Provided text:
──────

Story Line: Colonel Kurtz (Marlon Brando) is a third generation West Point Graduate being groomed for high military command. Kurtz follows orders well, until he becomes so committed to his mission that he loses touch with reality. He starts to take matters into his own hands by assassinating perceived enemies without checking with his command authority. A covert secret assignment is given to Captain Willard (Martin Sheen) to go up river, find and terminate Colonel Kurtz. It's a mission that is never officially given and as they say, "never happened."
Lt. Colonel Kilgore (Robert Duvall) is to assist Willard and his team to travel deep up river, into the jungle. As the small gunboat navigates the murky river we get the feel of being on a one way street, where we missed the "no outlet" sign. Kilgore attacks villages along the way with the flair of a Hollywood production. He knows that he will assume casualties, but he has an air of invincibility, as if he's not worried about his safety even though he is very much in the thick of things.
Kilgore is so far out there mentally that in the middle of a battle, when he learns that one of his soldiers is a famous surfer, he has him demonstrate his skills on the waves. When the dust settles from the battle, he orders in steaks and they have a beach party as if they are in Malibu or Acapulco. Even with these distractions, Kilgore never wavers or loses focus on why he is here, and when the morning comes, he's working to get Willard's team onto the river moving toward their mission. It's at this point that he exhales the famous line, "I love the smell of napalm in the morning." The big battle they experienced the day before was just something you had to get past to head toward Cambodia. To Kilgore it's like fighting heavy traffic into downtown on the way to work¾ it's routine and you learn to live with it.
This ominous and twisted river holds many secrets. One that everyone remembers from Apocalypse Now is the near riot that occurs when the Playboy Bunnies twitch their tails as the modern version of Bob Hope entertaining the troops. Unlike many director's cut releases where nothing much different really happens, in Apocalypse Now Redux, the additions add a few more layers that flesh out the original story in more meaningful detail.
Further up the river, skipper Phillips (Albert Hall), a by the book leader, at the insistence of Capt.Willard, stops at a medevac camp where things are in chaos. The Commanding Officer was killed and no one has taken his place. The helicopter transporting the Playboy Bunnies is out of fuel and is stranded. The titillating tease of the Playboy show is replaced with the women's desperate situation and wanting to get out of the jungle. There might even be a deal in the making if Willard trades fuel for some "up close and personal" female entertainment.
Lance (Sam Bottoms) is on the fringe as he finds a way to use his surfing skills to ski behind the gunboat, as if he's simply on vacation in an exotic locale. Clean (a teenage Laurence Fishburne who was then known as Larry) captures the innocence of sending boys off to war.
There are casualties, or I should say, deaths of Vietnamese civilians and American soldiers. As the troops start to thin, the second major change in the film, sharpening the political edge that the original Apocalypse Now did not have, comes when the cadre meets the owners of a French plantation that produces rubber. These French are fond of saying that they made something from nothing, so the land is theirs. This touches upon a meaning of colonialism not quite like I've seen before. Yes, it is true that the land was not industrialized before the French came. Because they could make money from these efforts, they decided that the land indeed belongs to them.

──────

Problem 1: In the Apocalypse Now Redux review, what does the French plantation produce?
Problem 2: Continue the Apocalypse Now Redux review with a paragraph that begins after its final sentence.

Listed entries:

──────

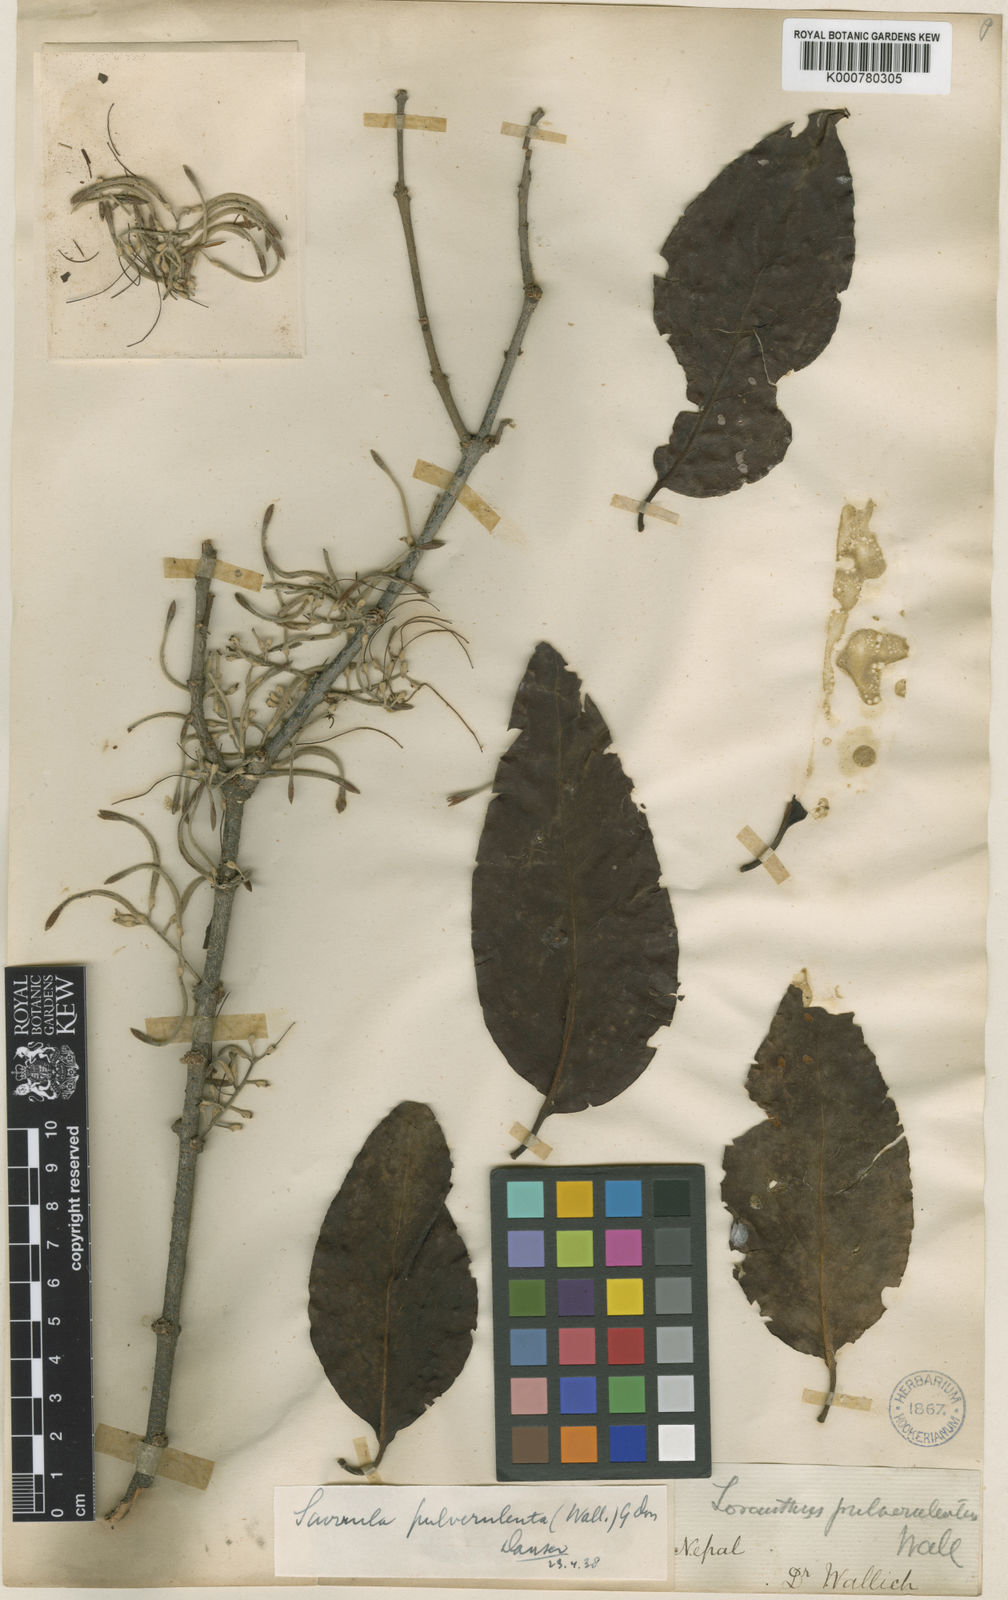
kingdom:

──────

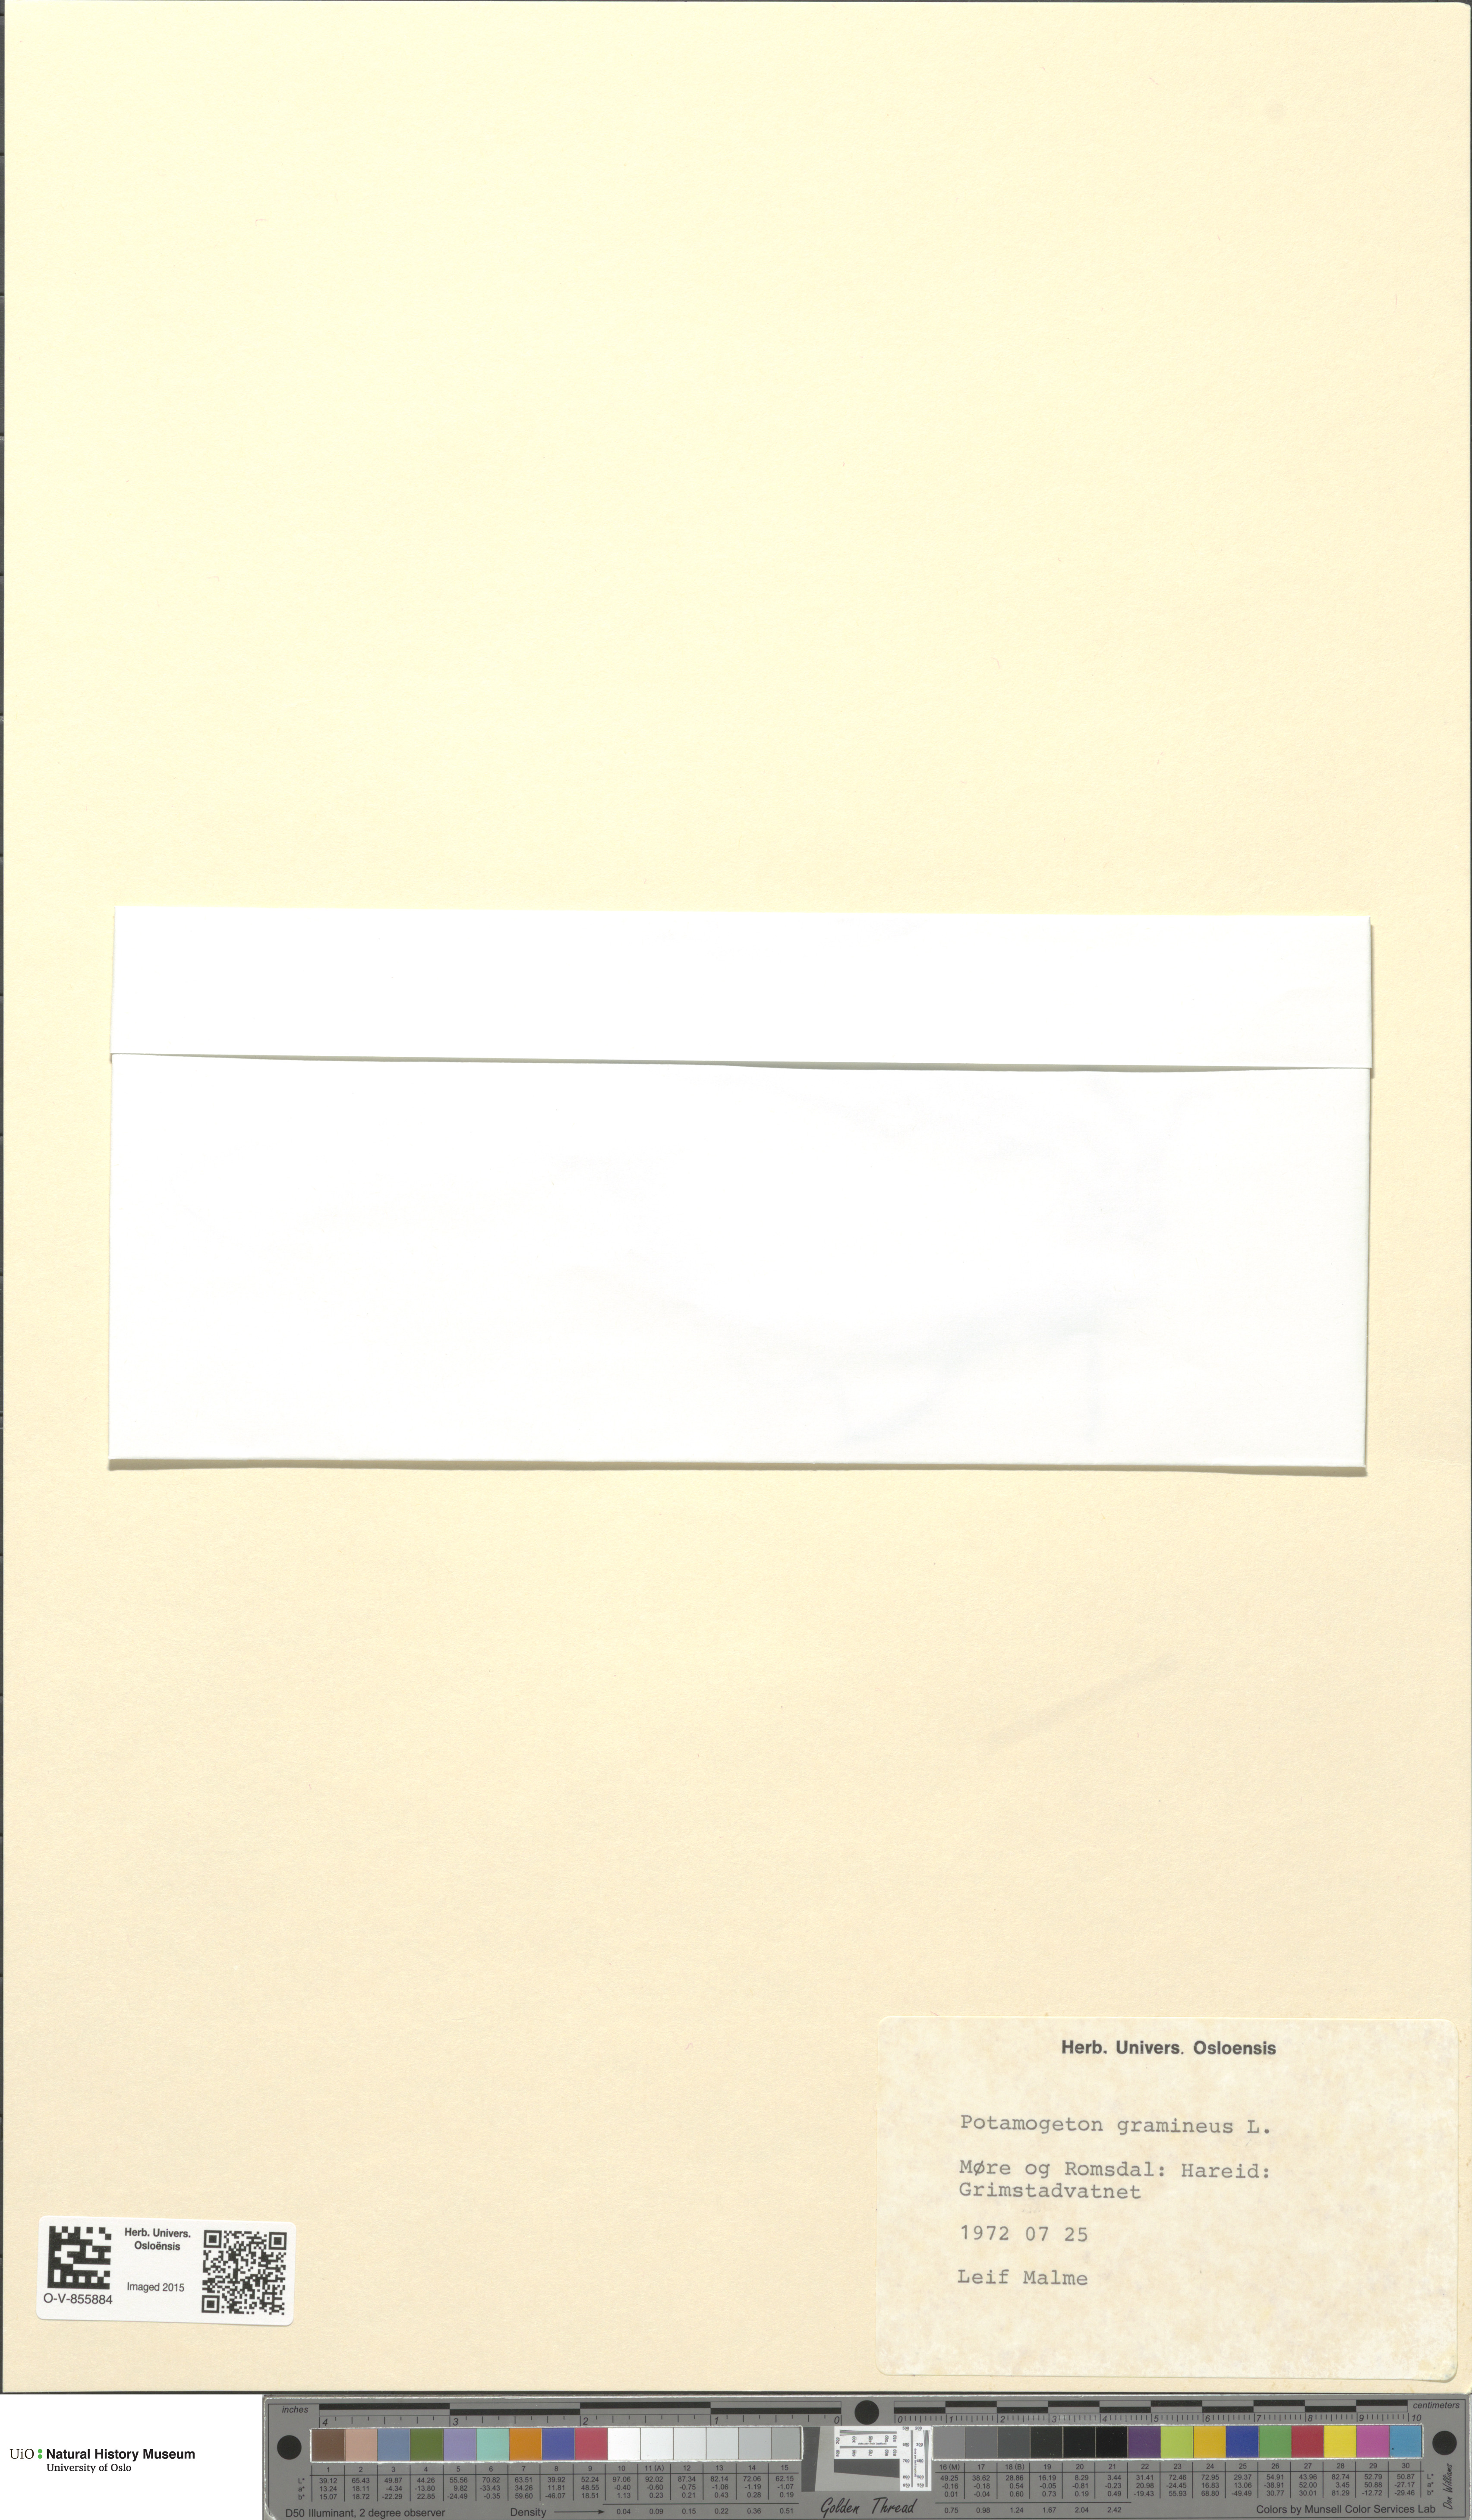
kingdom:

──────

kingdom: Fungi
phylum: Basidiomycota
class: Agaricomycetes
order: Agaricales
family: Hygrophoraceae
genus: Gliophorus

──────

Output 1: Rubber

Output 2:
The French who remained are defiant and want to maintain their way of life with fancy dinners and as many luxuries of Paris as they can hack out of the jungle. This shift in consciousness, the manners displayed and the one night stand that Willard has with a French widow played by Aurore Clement, make the final leg of the journey to meet Kurtz much more dramatic-and erotic.
Colonel Kurtz's world is one of deep shadows, inhabited by a mad man; but he is not a fool. He knows why Willard has come. Kurtz's behavior is furtive and his landscape is strewn with severed heads. You are struck by the insanity, even from a distance. Brando is not just in dark shadows talking like a crazy man, as was the case in the original film. Here, after Willard is released first from a bamboo cage and later from a hot, metal shipping container, Kurtz sits down like a happy Buddha and reads to Willard from Time Magazine about just how well the war is going. It's not just the communists that have a propaganda machine.
Kurtz then says to Willard, "You're free now to wander about the compound. Don't try to escape or you'll be shot." It's as if Kurtz needs to be in control of his own suicide by freeing Willard.
Tell Me More About It: This is a film that has taken me by surprise more than any other so far this year. I saw Apocalypse Now in 1979 and other than the fact that it felt as if it was too close in time to the real war that it depicted, I figured the main difference would be that it would be easier to look at now that more time has passed. The first time I saw it I was with a good friend from Washington, DC who had more than a casual connection with Vietnam. We first met at Fort Lewis, Washington shortly after he got his commission in Infantry and I was commissioned in Armor (tanks).
I had arrived at Ft. Lewis first, and by the grace of God, I did not go to Vietnam. This was unusual for two reasons. I was a combat-trained officer and it was during the height of the war. Very few combat officers did not go to Vietnam. The only officers I knew who did not go to Vietnam during this time were those who got assignments in Europe right after graduating from OCS (Officers Candidates School) and my best friend, also Armor, who was stationed in Ft. Polk, LA. My Ft. Lewis friend was destined for the war zone, while my friend at Ft. Polk and I stayed stateside. When we met, the wife of my infantry buddy was pregnant with a baby who has now become a wonderful young lady. She is the one that I spoke of in the review The Road Home, who blended the handmade soap.
I'm digressing but it's relevant, I think. It is to me because this was an extremely stressful and emotional time in my life. Lots of things happened in 1968, among them the riot at the Democratic convention in Chicago and the assassinations of both Dr. Martin Luther King, Jr. and Robert Kennedy.
After the war was over, we went to visit our friends in DC and for reasons I don't remember, just the two of us went to see Apocalypse Now. I recall vividly the strange sensation of sitting in the theater and wondering if I was a less worthy person because he went to Vietnam and came back and I did not even go. He saw more than his share of firefights and while not necessarily the better or worse for it, was now a different man. In what way no one really knows. But one might say that it was an experience that he could have done without. Coppola said of this picture, "My film is not a movie. My film is not about Vietnam. It is Vietnam." My friend said very casually as we left the theater, "That's the way it was." I took that to mean not the events themselves per se, but the mindset of the Americans, and the people in Vietnam.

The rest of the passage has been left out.